The Agency shall defend, indemnify and hold harmless <COMPANY NAME> for any of
the losses or damages suffered by <COMPANY NAME> owing to any of the acts or
omission committed by the Agency

9. Use of Name

Agency shall not furnish the name, trademark or proprietary indicia of <Company
Name>, or any of its subsidiaries or affiliates thereof as a reference, or utilize the
name, trademark or proprietary indicia of <COMPANY NAME> or any subsidiaries
or affiliates thereof in any advertising or promotional materials, or otherwise,
without the prior written consent of <COMPANY NAME> or the subsidiary or
affiliate whose name or mark Agency desires to furnish or utilize.

10. Waiver

The failure of either party at any time to require performance by the other party of any
provision hereunder will in no way affect the right of that party thereafter to enforce the
same, nor will it affect any other party’s right to enforce the same, or to enforce any of
the other provisions in this Agreement; nor will the waiver by either party of the breach
of any provision hereof be taken or held to be a waiver of any prior or subsequent breach
of such provision or as a waiver of the provision itself.

11 Survival

11.1 Rights and obligations, which have accrued at the time of termination or expiry of this
Agreement shall survive even after the termination or expiry of this Agreement and any
provisions hereof, which, by their nature are intended to survive this Agreement, will so
survive.

12. Governing Law:

This Agreement and any dispute arising from the relationship between the parties to this
Agreement, shall be governed and determined by Indian law, without reference to the
conflict-of-laws principles thereunder.

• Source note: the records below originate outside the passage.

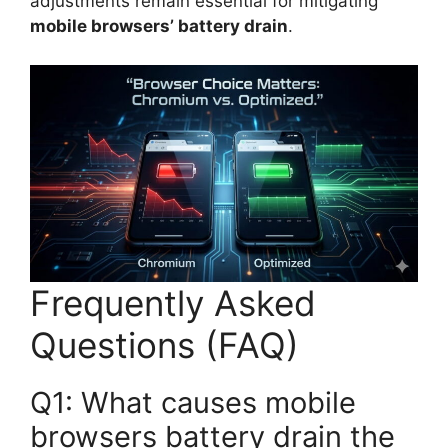
adjustments remain essential for mitigating
mobile browsers’ battery drain
.
Frequently Asked
Questions (FAQ)
Q1: What causes mobile
browsers battery drain the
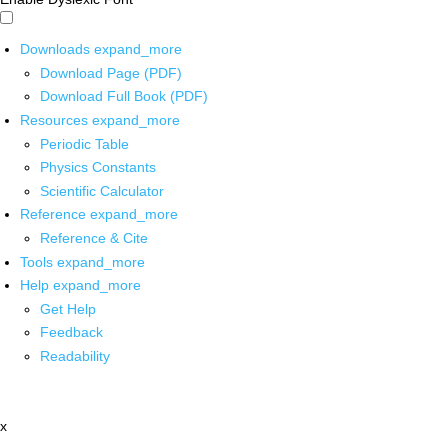
Downloads
expand_more
Download Page (PDF)
Download Full Book (PDF)
Resources
expand_more
Periodic Table
Physics Constants
Scientific Calculator
Reference
expand_more
Reference & Cite
Tools
expand_more
Help
expand_more
Get Help
Feedback
Readability
x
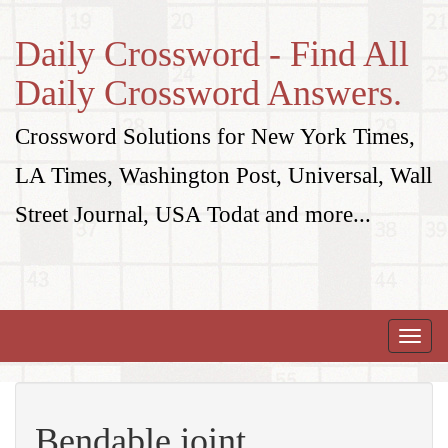
Daily Crossword - Find All
Daily Crossword Answers.
Crossword Solutions for New York Times,
LA Times, Washington Post, Universal, Wall
Street Journal, USA Todat and more...
Toggle
naviga
Bendable joint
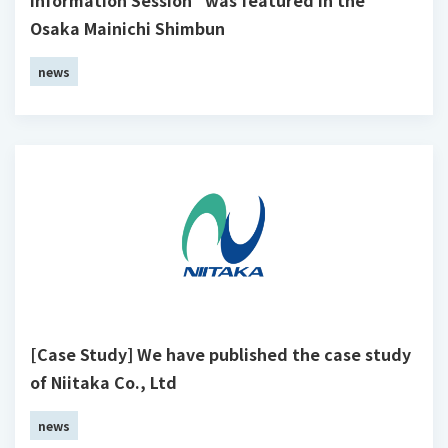
Osaka Mainichi Shimbun
news
[Case Study] We have published the case study
of Niitaka Co., Ltd
news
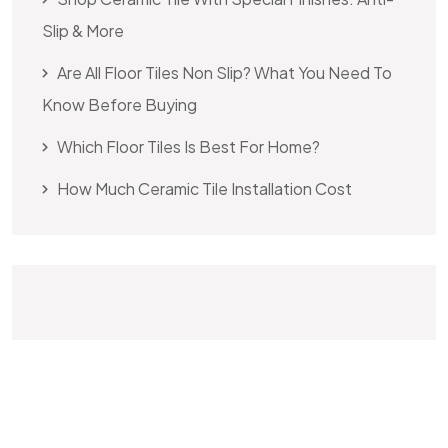
Slip & More
Are All Floor Tiles Non Slip? What You Need To
Know Before Buying
Which Floor Tiles Is Best For Home?
How Much Ceramic Tile Installation Cost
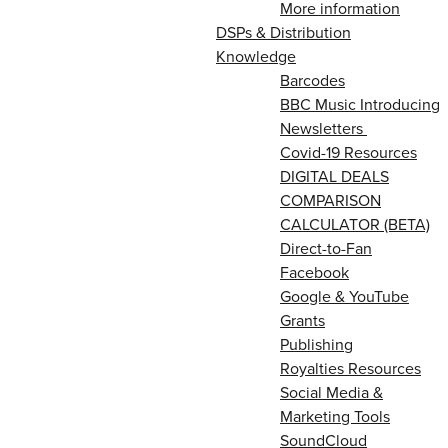
More information
DSPs & Distribution
Knowledge
Barcodes
BBC Music Introducing
Newsletters
Covid-19 Resources
DIGITAL DEALS
COMPARISON
CALCULATOR (BETA)
Direct-to-Fan
Facebook
Google & YouTube
Grants
Publishing
Royalties Resources
Social Media &
Marketing Tools
SoundCloud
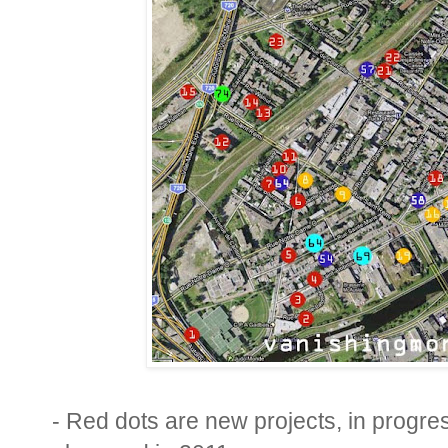
- Red dots are new projects, in progr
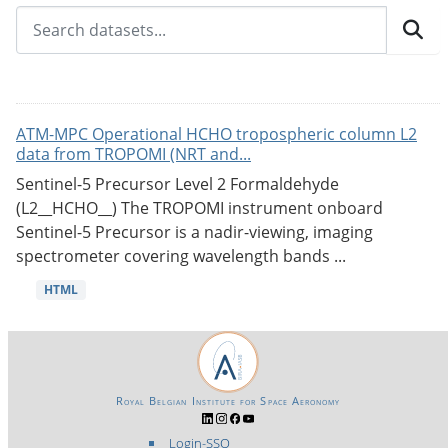
ATM-MPC Operational HCHO tropospheric column L2
data from TROPOMI (NRT and...
Sentinel-5 Precursor Level 2 Formaldehyde
(L2__HCHO__) The TROPOMI instrument onboard
Sentinel-5 Precursor is a nadir-viewing, imaging
spectrometer covering wavelength bands ...
HTML
Royal Belgian Institute for Space Aeronomy
Login-SSO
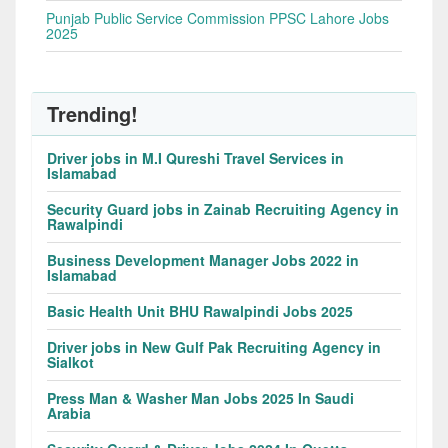
Punjab Public Service Commission PPSC Lahore Jobs
2025
Trending!
Driver jobs in M.I Qureshi Travel Services in
Islamabad
Security Guard jobs in Zainab Recruiting Agency in
Rawalpindi
Business Development Manager Jobs 2022 in
Islamabad
Basic Health Unit BHU Rawalpindi Jobs 2025
Driver jobs in New Gulf Pak Recruiting Agency in
Sialkot
Press Man & Washer Man Jobs 2025 In Saudi
Arabia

Any dispute that arises under or relates to this
agreement shall be resolved by arbitration. Any such dispute shall be resolved by a
neutral arbitrator, rather than through a lawsuit, with the neutral arbitrator appointed by
the company and the arbitration conducted pursuant to the rules of the Indian Arbitration
Act. However, the Company reserves the right to seek injunctive relief if injunctive relief
is necessary in the Superior Court of the State of Tamil Nadu, in and for the city of
Chennai, and the parties expressly waive any right they may otherwise have to cause any
such action or proceeding to be brought or tried elsewhere.